- _EXERCISE_
Scan the entries for lines with the word "costs", then copy those lines.

- _SOURCE MATERIAL_
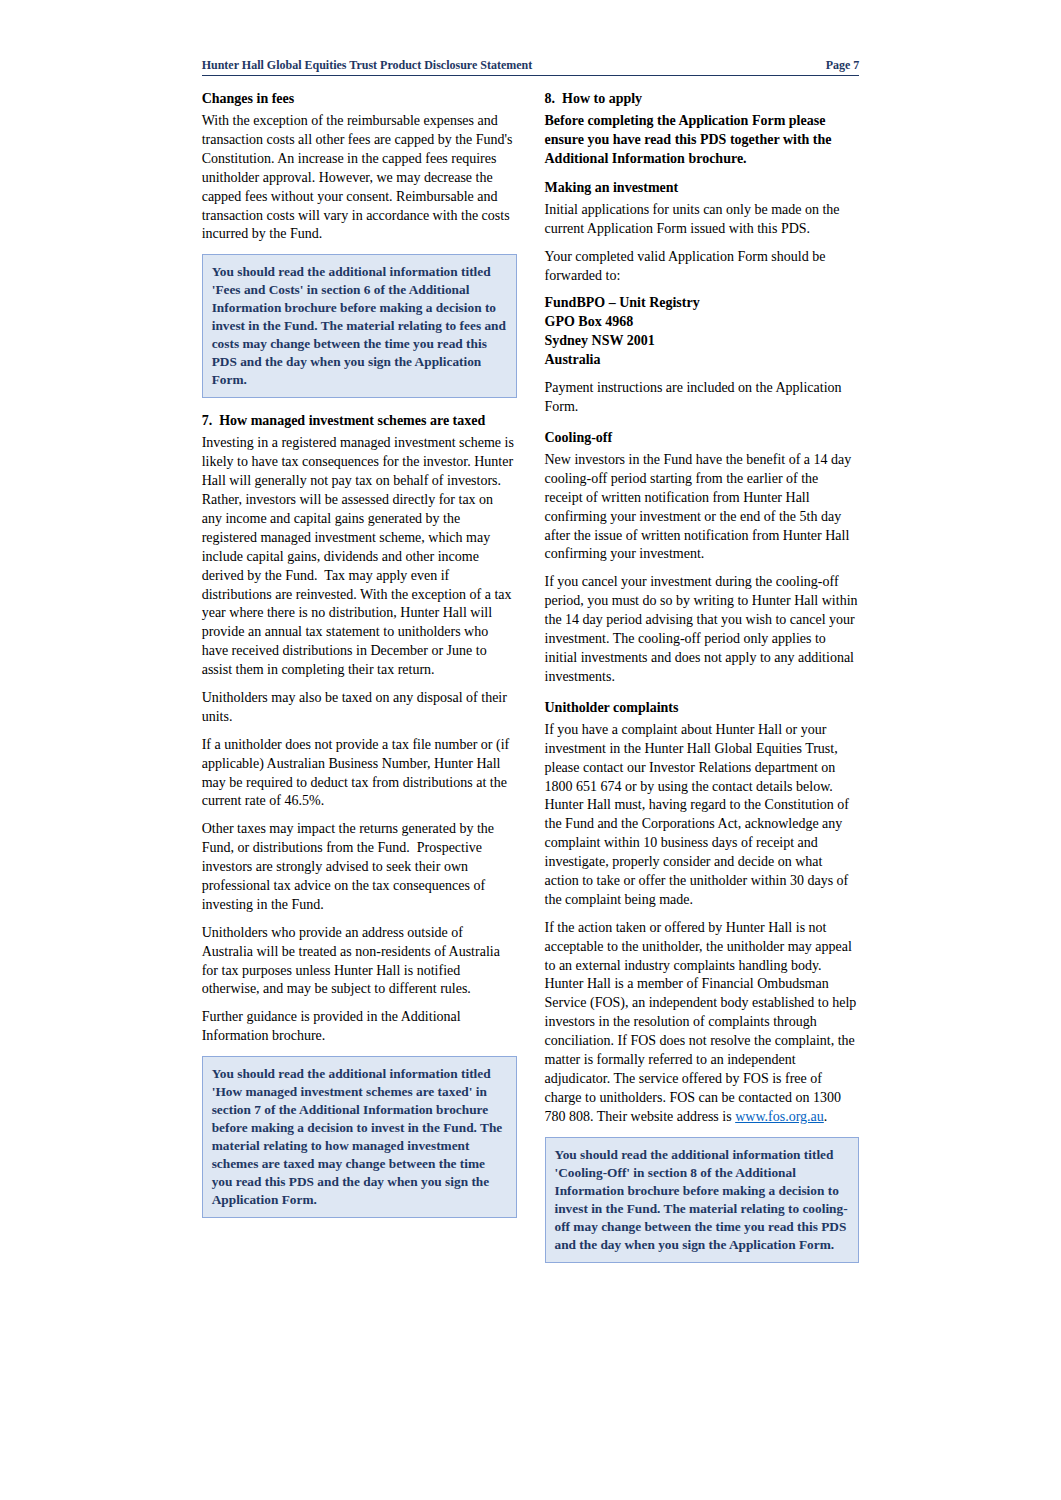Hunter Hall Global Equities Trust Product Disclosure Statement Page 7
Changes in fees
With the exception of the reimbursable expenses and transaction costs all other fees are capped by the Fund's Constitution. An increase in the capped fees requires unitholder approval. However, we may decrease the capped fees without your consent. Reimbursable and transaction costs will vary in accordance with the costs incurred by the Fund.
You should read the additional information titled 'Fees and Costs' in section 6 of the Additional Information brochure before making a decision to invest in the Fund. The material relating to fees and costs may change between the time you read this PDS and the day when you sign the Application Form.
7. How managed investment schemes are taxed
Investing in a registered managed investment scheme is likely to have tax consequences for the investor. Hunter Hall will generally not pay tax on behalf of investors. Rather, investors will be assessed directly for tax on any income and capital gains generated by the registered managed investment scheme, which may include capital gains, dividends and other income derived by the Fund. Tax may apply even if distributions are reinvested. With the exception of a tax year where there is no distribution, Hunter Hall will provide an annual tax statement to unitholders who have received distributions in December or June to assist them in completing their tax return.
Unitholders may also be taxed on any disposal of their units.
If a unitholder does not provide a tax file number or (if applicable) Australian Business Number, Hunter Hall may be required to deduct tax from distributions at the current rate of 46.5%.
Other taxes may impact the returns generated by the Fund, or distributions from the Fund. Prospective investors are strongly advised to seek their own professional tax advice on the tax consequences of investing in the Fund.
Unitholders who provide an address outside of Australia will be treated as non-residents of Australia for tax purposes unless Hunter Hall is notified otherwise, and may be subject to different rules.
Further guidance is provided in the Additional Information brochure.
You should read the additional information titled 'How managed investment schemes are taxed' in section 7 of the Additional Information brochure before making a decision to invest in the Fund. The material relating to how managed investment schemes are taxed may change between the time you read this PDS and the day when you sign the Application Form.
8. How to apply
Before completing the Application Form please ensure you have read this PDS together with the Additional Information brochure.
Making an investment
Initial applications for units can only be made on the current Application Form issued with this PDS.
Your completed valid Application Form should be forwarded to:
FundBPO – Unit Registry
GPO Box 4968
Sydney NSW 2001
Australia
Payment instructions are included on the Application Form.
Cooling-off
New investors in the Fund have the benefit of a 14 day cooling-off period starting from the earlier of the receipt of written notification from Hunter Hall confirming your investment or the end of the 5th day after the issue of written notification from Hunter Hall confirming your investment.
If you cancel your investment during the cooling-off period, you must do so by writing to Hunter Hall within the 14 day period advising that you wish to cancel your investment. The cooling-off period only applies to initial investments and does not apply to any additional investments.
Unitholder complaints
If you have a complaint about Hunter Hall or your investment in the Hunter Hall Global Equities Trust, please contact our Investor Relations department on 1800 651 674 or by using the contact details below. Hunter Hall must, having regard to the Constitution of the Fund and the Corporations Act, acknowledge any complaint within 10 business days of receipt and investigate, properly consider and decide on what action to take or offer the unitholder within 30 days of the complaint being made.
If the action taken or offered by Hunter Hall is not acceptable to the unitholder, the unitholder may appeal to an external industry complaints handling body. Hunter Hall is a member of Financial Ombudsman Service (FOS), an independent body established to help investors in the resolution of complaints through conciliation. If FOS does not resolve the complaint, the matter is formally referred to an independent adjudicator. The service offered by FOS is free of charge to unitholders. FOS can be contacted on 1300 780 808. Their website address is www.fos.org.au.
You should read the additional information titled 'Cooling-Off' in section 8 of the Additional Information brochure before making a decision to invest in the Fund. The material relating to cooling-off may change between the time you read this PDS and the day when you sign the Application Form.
...
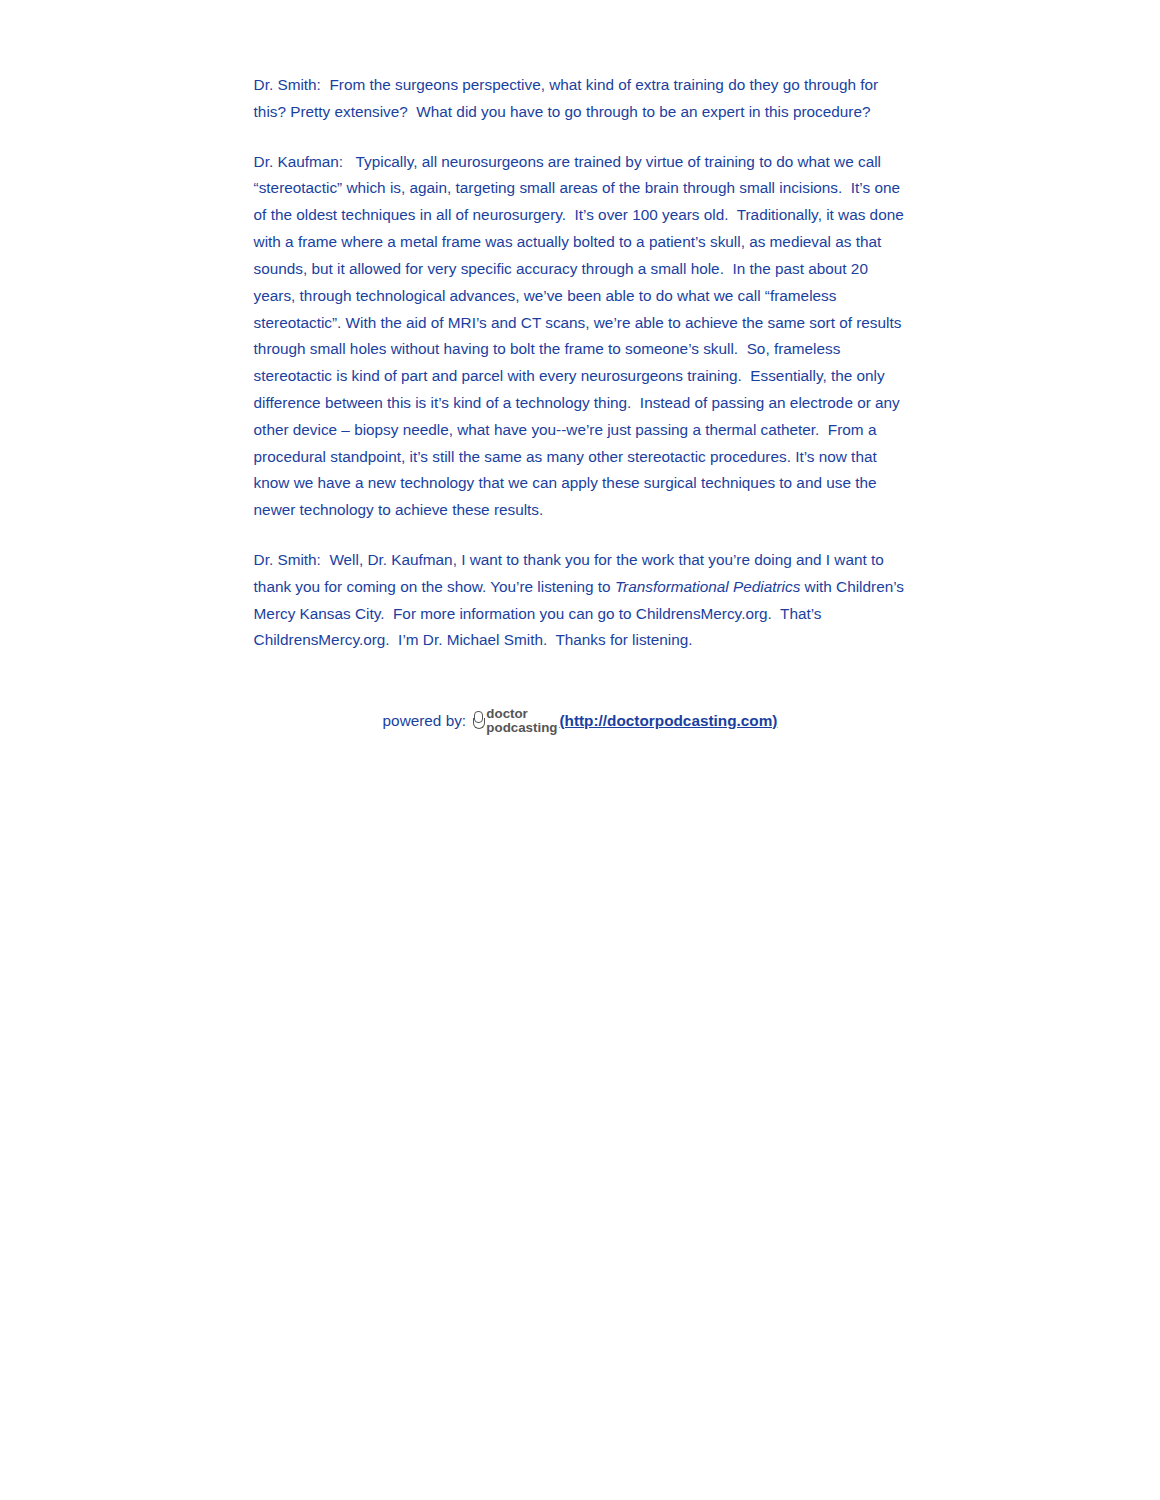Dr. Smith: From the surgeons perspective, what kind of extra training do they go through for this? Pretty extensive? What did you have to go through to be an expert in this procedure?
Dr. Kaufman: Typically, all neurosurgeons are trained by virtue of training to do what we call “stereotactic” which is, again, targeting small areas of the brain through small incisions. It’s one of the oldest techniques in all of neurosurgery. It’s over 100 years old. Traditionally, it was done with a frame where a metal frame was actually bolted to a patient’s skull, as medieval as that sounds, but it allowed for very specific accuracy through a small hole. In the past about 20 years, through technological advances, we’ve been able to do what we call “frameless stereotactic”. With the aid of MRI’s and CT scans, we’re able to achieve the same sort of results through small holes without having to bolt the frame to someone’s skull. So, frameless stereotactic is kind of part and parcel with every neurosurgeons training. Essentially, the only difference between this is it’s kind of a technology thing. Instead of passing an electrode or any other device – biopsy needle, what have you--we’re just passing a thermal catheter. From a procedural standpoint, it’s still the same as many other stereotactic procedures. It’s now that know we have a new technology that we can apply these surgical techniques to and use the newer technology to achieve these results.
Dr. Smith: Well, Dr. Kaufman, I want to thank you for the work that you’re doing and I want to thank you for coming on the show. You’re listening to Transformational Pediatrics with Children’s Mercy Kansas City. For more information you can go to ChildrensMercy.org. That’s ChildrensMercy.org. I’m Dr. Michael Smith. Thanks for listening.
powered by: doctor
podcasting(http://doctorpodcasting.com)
...
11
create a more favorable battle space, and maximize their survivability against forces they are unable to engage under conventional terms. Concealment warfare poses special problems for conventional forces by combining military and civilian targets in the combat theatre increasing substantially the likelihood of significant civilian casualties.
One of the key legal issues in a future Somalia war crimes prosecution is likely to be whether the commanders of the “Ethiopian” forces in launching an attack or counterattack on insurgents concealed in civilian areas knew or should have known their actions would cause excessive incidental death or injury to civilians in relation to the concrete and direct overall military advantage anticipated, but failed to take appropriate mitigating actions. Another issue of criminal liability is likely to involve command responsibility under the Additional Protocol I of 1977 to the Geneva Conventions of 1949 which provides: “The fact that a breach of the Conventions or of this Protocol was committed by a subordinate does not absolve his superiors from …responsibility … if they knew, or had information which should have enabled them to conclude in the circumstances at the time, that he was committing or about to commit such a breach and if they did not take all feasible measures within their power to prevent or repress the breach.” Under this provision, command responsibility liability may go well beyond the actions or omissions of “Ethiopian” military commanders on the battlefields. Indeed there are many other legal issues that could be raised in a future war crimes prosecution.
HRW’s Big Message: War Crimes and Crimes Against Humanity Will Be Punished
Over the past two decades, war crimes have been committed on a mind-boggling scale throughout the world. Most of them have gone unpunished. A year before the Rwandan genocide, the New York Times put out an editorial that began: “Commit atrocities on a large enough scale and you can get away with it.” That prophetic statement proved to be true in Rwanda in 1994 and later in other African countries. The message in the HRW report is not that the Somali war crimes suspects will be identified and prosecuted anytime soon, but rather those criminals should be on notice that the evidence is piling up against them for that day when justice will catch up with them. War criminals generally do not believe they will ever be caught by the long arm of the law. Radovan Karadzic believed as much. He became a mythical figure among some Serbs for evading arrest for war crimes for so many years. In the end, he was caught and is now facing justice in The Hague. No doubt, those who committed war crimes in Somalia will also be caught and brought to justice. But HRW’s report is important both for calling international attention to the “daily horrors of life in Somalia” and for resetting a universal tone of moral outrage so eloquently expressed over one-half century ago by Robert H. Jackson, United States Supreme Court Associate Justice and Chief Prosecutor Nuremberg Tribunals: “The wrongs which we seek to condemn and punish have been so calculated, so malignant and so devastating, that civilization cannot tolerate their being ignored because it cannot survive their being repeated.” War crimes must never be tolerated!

- _ANSWER SPACE_
With the exception of the reimbursable expenses and transaction costs all other fees are capped by the Fund's Constitution. An increase in the capped fees requires unitholder approval. However, we may decrease the capped fees without your consent. Reimbursable and transaction costs will vary in accordance with the costs incurred by the Fund.
You should read the additional information titled 'Fees and Costs' in section 6 of the Additional Information brochure before making a decision to invest in the Fund. The material relating to fees and costs may change between the time you read this PDS and the day when you sign the Application Form.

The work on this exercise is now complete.